In conclusion, in the context of “Inception” and beyond, technological fact and the associated methods guided by rationality play an important role in providing the basis for fictional exploration. Similarly, fiction also realizes the power of imagination and thereby guides the pursuit of subject material worthy of proving as technological fact. In the 2010 film “Inception” this process is illustrated by the cognitive principles from decades earlier providing a foundation for the subject material that the fictional narrative explores.

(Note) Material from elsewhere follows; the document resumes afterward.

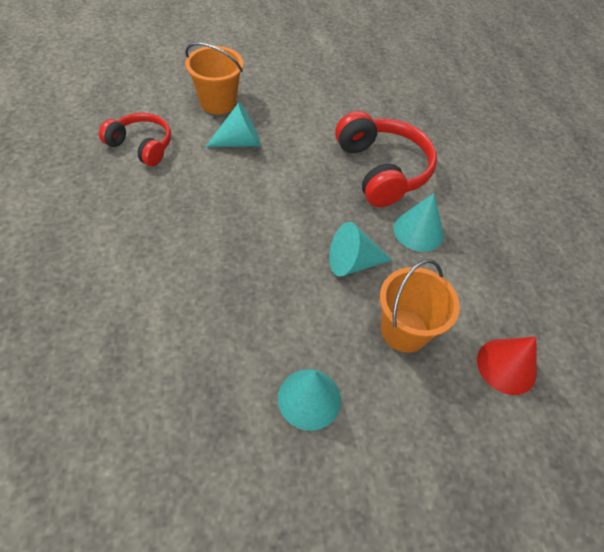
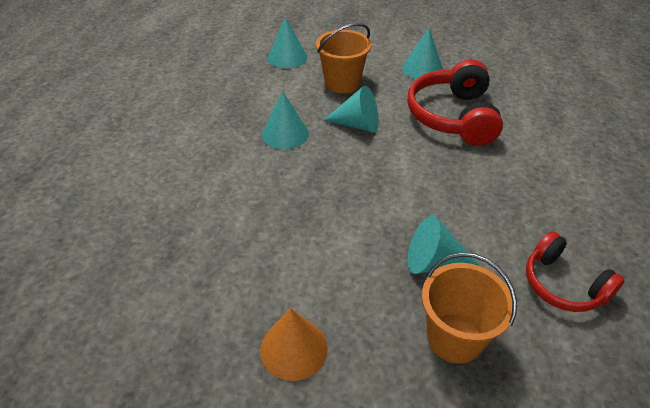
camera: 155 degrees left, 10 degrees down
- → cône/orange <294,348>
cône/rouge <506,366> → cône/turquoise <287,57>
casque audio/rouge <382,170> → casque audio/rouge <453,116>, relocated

Similarly, since the film’s release, technology has developed and is now referenced concerning the principles set forth by the film’s fictional scenario. Similarly, even without an explicit reference, the prophetic semblance of fiction provides insight into the human response to new technologies. Thereby, a fact-and-fiction feedback loop is created that unites different approaches regarding technological exploration that are retrospectively seen as associated by the means of similar subject material. Though differentiated in their method and purpose, fact and fiction are both required for the development of new technologies.